▶ [Alıştırma yönergesi]:
Eskikaraağaç leylek köyünü anlatan metne göre, 15 yıl önce köyde kaç aktif leylek yuvası vardı?

▶ [Okuma metni]:
= = = =
Projenin kaldırılmak istendiğini belirten Tüydeş, “Mera amacına uygun bir şekilde hem hayvancılığa hem doğaya fayda sağlayan bir organizasyonla kullanılırken nasıl böyle bir karar nasıl alınabilir?” dedi.

Tüydeş’in açıklaması şöyle:

"Yaren Leylek hikayesinden bildiğimiz Eskikaraağaç Avrupa Leylek Köyü, ülkemizi bu birlikte (European Stork Village Network) temsil eden tek köydür. Alman doğa koruma vakfı Euronatur tarafından başlatılan Leylek Köyleri Birliği’nde Avrupa’dan 15 ülke yer alıyor. Ve her ülkeyi bir leylek dostu köy temsil ediyor. Bu temsil eden köyün çok kalabalık bir leylek nüfusuna sahip olması değil leyleklere ve diğer göçmen kuşlara, onların yaşam alanlarına dair çalışmalar yapıyor olması esas olan. Mesela on yıl önce bu köyde enerji nakil hatlarında çok büyük iyileştirmeler yapılarak kuşların elektrik akımına kapılma riskleri ortadan kaldırıldı. Hatta Türkiye’de ilk kez tellere reflektörlü pervaneler asıldı, kuş sürülerinin elektrik tellerini fark edebilmesi için.

Ama tüm bunların yanında kötü giden bir gidişatta vardı. 15 yıl önce köyde 12 farklı aktif yuva varken bugün bu sayı dört aktif yuvaya kadar düştü. Bunlardan biri de zaten hepimizin yakından bildiği Yaren Leylek ailesi. Bu azalmanın sebepleri arasında köydeki hayvancılığın bitmesi, yaşlanan köy nüfusunun akabinde tarım arazilerinin meyve bahçelerine hızlı dönüşümü, göl kıyısındaki sığlıkların yani leylek gibi kuşların beslenme alanlarının saz ve çalılılarla kapanması ve köydeki genç nüfusun azalması yani işleyişin durağanlaşması önemli etkendi. Yıllardır azalan bu leylek sayısının farkına varan ilk kişi yine Franziska Arıcı oldu. Kendisi en az 10 yıldır her yaz Uluabat Gölü kıyısındaki bütün köyleri tek tek sokak sokak dolaşıp yuvaları yavrularıyla not ediyor. Tüm Uluabat Havzasının leylek istatistiğini tek başına tutuyor. Ve nihayetinde bir şeyler yapmak için harekete geçiyorlar yine. Yurtdışında benzer modelleri ve çözümleri değerlendirip aşağıda anlatacağım projeyi hazırlıyorlar.
= = = =
▶ [Kayıtlı veriler]:
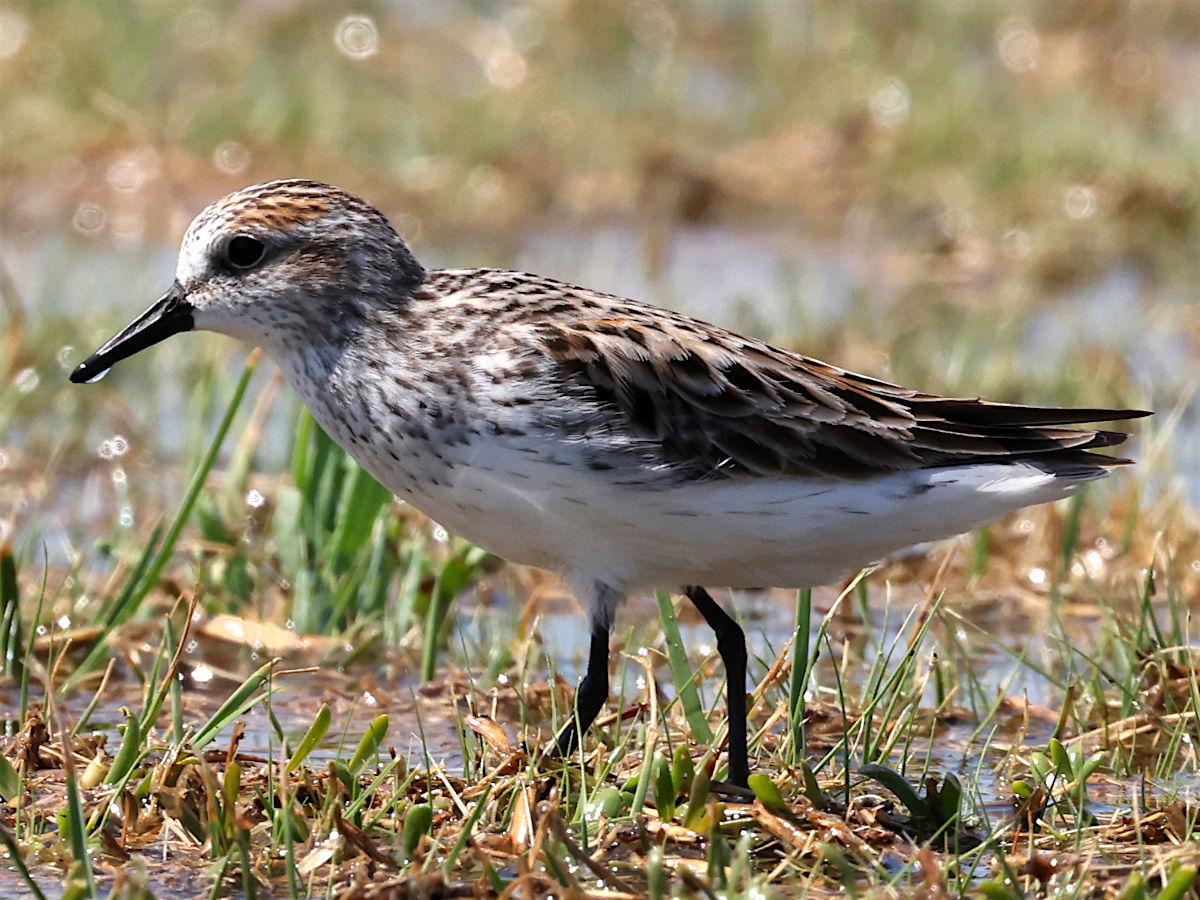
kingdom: Animalia
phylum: Chordata
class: Aves
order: Charadriiformes
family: Scolopacidae
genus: Calidris
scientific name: Calidris pusilla
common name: Semipalmated sandpiper
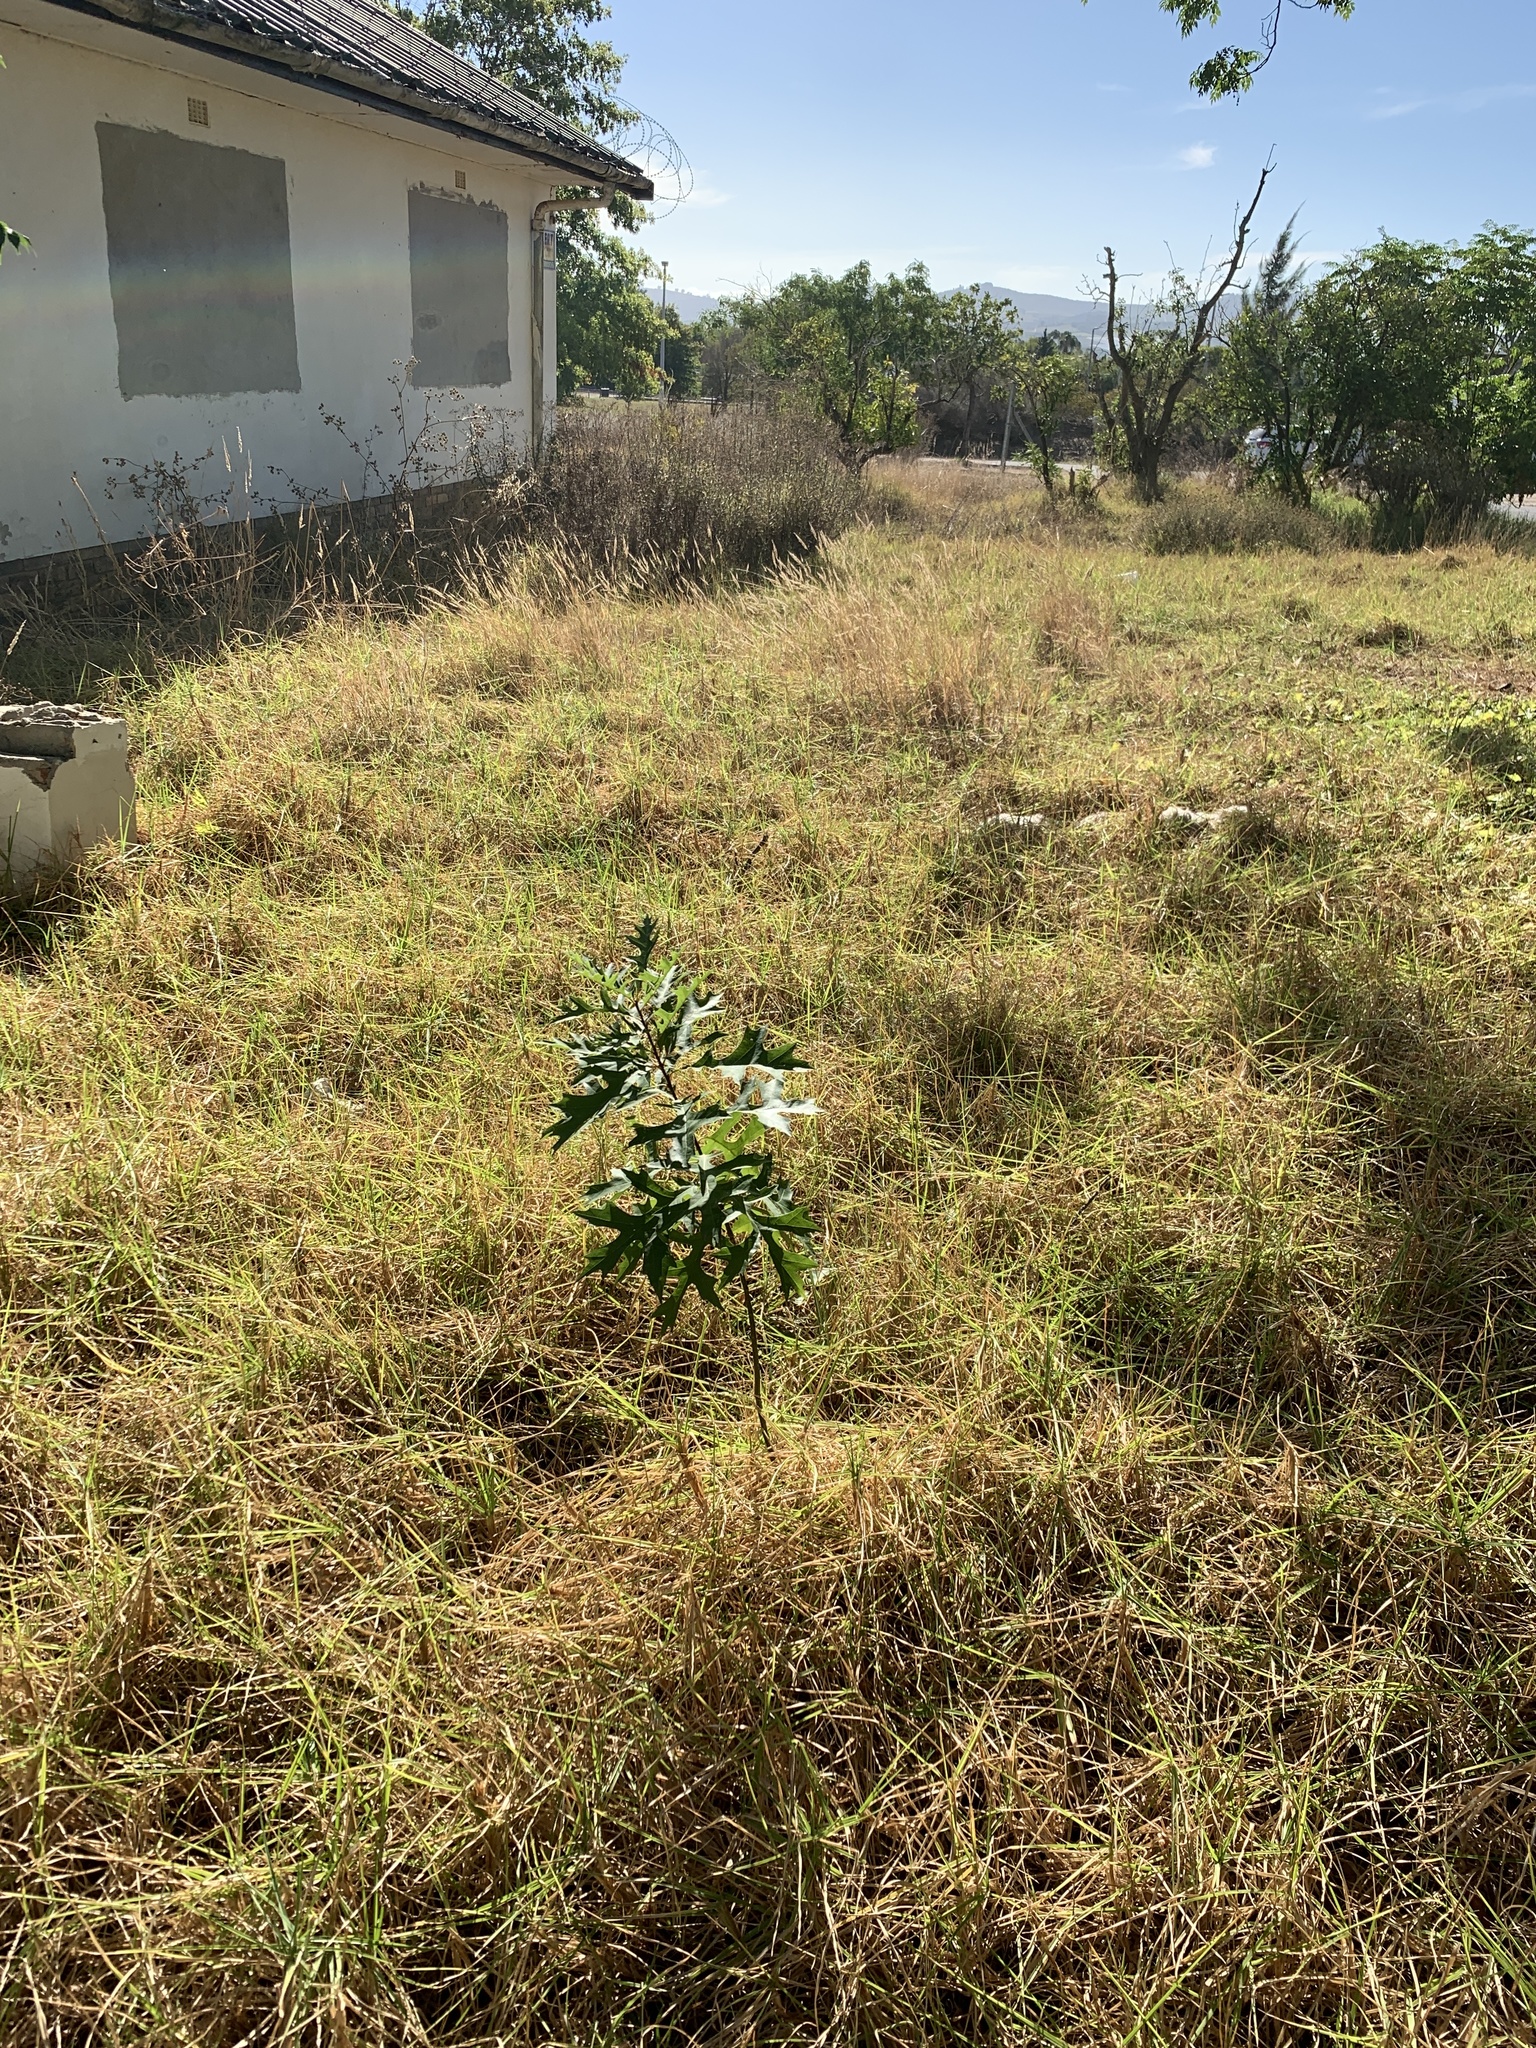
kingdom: Plantae
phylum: Tracheophyta
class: Magnoliopsida
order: Fagales
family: Fagaceae
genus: Quercus
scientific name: Quercus palustris
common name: Pin oak
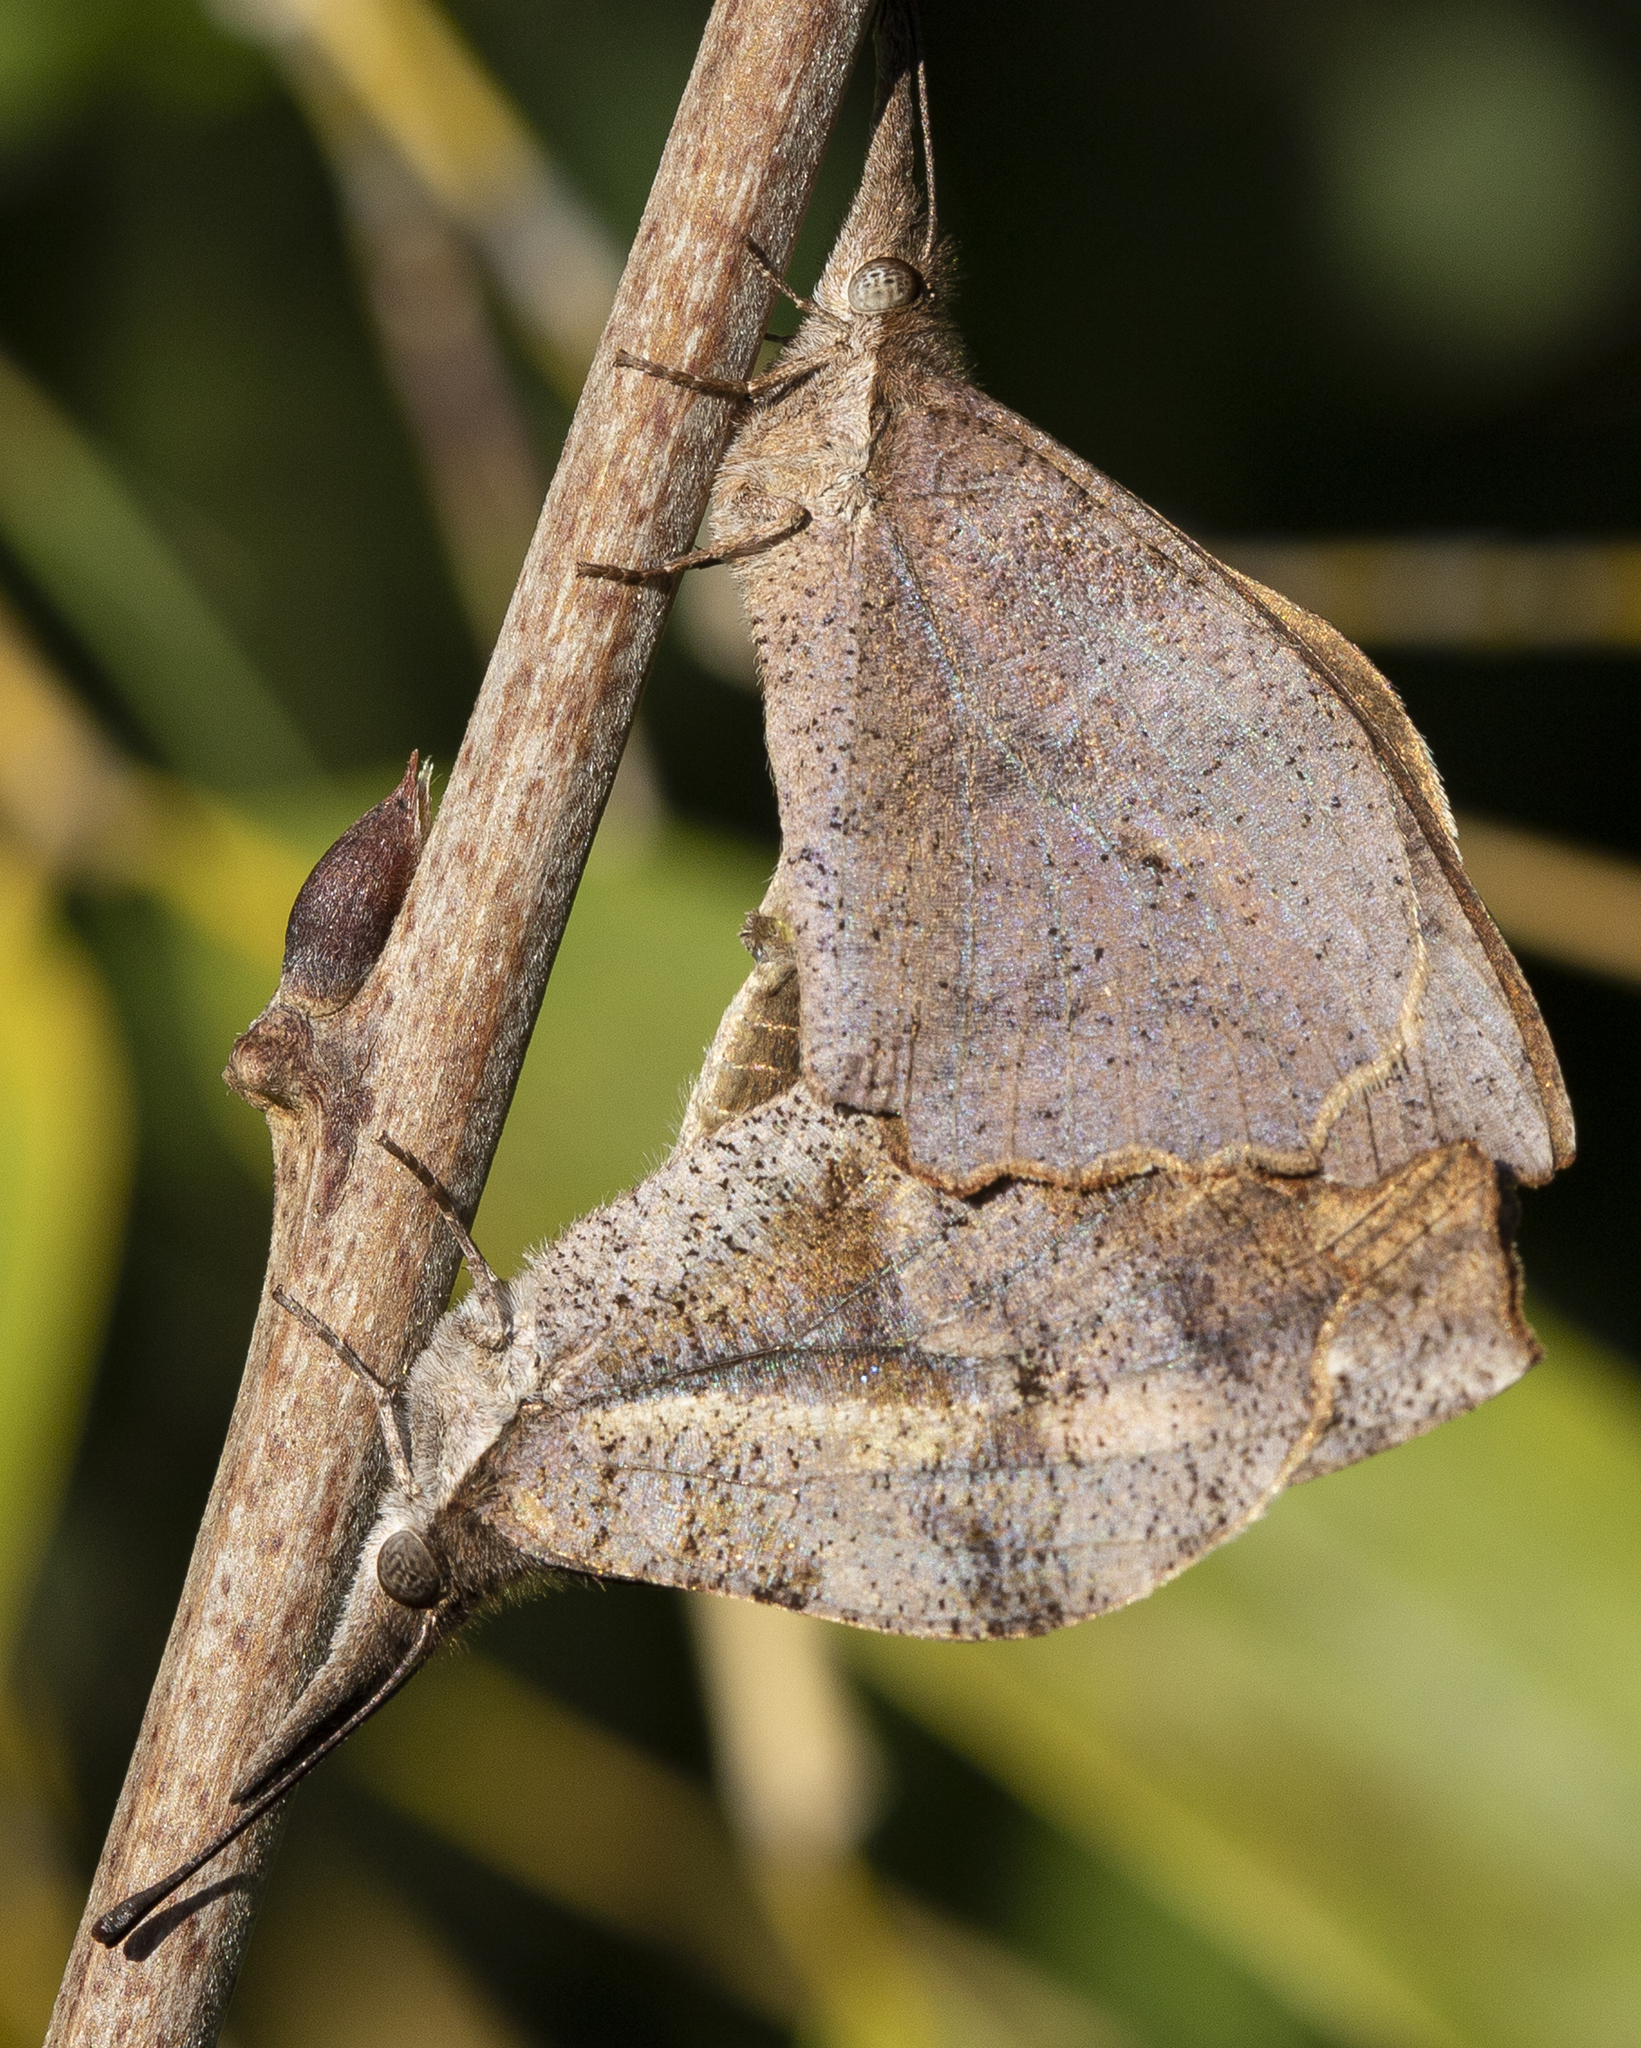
= = = =
▶ [Alıştırma yanıtı]:
12 farklı aktif yuva vardı.